··· TEXTE FOURNI

Pour le lancement de l’opération « Euro Fnac Music », Virgin et la Fnac n’ont pas lésiné sur les moyens : des journalistes européens gracieusement invités (Thalys première classe, minibus, open-bar et pass) et une vidéotransmission en direct dans 64 Fnac européennes du showcase de Placebo, visiblement enthousiasmés par tant de visibilité.
Visible, la bannière Fnac en fond de cour l’est tout autant que le fond de teint de Brian Molko en premier plan, qui annonce ce soir, « un cabaret of desire ». Effectivement, le concert est déterminé par la faible contenance de la salle : intimiste et brechtien, plus David Bowie que Marlene Dietritch cependant. Le glam-rock mâtiné de new-wave du groupe anglais se trouve ralenti et ponctué de parties jouées au piano. Brian Molko, star glam-folle, minaude, fait des manières, et chante de sa voix ample des titres adaptés à un comité restreint. On savoure le privilège de voir de près ce groupe très rodé, revenant d’une tournée américaine, augmenté d’un quatrième membre discrètement excentré (hors des caméras ?) à la basse et au synthé. De Special K à Peeping Tom, pour finir par un Slave to the wage fédérateur, le répertoire de Placebo, quoique edulcoré de son esprit punk-rock électrique, nous fait passer un bon quart d’heure (en fait 50 minutes chrono) de pop songs acides et tendues, tandis qu’une caméra au bout d’un long bras mécanique nous frôle le sommet du crâne. Une version de Taste in men raccourcie et accélérée, où Molko empoigne son saxophone, dénote un peu avec une série de chansons apaisées et lyriques, interprétées sans effets de manches. Lorsque Brian Molko annonce une reprise de Big Star, le public, trop jeune ou peut-être trop inculte, applaudit et oblige le chanteur à démentir : « Non, non, ce n’est pas de nous ».

······
··· ENTRÉES

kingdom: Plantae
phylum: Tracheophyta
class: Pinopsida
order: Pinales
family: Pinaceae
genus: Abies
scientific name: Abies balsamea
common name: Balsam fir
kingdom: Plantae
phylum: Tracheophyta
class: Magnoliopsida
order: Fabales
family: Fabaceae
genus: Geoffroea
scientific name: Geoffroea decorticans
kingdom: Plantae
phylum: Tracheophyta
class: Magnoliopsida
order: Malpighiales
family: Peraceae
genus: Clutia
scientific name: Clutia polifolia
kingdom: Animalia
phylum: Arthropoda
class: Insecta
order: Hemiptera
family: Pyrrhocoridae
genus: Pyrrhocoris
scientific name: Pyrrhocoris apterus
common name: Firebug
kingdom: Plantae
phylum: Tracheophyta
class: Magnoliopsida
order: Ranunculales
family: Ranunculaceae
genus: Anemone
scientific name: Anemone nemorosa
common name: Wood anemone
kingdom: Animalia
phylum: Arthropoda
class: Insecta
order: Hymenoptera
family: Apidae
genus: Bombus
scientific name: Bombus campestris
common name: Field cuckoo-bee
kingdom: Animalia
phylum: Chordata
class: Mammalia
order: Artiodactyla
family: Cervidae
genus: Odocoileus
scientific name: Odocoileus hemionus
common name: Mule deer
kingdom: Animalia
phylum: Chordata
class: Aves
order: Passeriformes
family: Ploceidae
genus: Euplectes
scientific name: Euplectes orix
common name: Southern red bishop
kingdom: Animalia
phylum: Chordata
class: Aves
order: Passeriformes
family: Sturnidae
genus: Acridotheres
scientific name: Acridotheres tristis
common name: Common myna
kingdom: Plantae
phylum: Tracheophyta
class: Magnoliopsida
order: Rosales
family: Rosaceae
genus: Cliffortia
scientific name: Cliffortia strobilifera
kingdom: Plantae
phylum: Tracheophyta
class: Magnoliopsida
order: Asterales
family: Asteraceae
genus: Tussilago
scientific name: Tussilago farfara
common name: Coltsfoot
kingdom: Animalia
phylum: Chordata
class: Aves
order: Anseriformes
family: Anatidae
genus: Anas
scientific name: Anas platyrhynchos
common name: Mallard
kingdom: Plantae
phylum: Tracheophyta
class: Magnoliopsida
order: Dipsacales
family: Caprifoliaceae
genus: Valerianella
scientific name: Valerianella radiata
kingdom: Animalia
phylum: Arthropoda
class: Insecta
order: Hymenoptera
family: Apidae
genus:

······

OBJECTIFS
[1] D'après le texte sur le concert de Placebo, dans combien de Fnac européennes le showcase a-t-il été retransmis en direct ?
[2] Recopiez mot pour mot le passage du texte sur le concert de Placebo qui s'ouvre sur les mots « Pour le lancement » et se clôt sur « tant de visibilité. ».
Les enregistrements forment un matériau distinct du texte.

RÉSULTATS PAR TÂCHE
[1] Dans 64 Fnac européennes.

[2]
Pour le lancement de l’opération « Euro Fnac Music », Virgin et la Fnac n’ont pas lésiné sur les moyens : des journalistes européens gracieusement invités (Thalys première classe, minibus, open-bar et pass) et une vidéotransmission en direct dans 64 Fnac européennes du showcase de Placebo, visiblement enthousiasmés par tant de visibilité.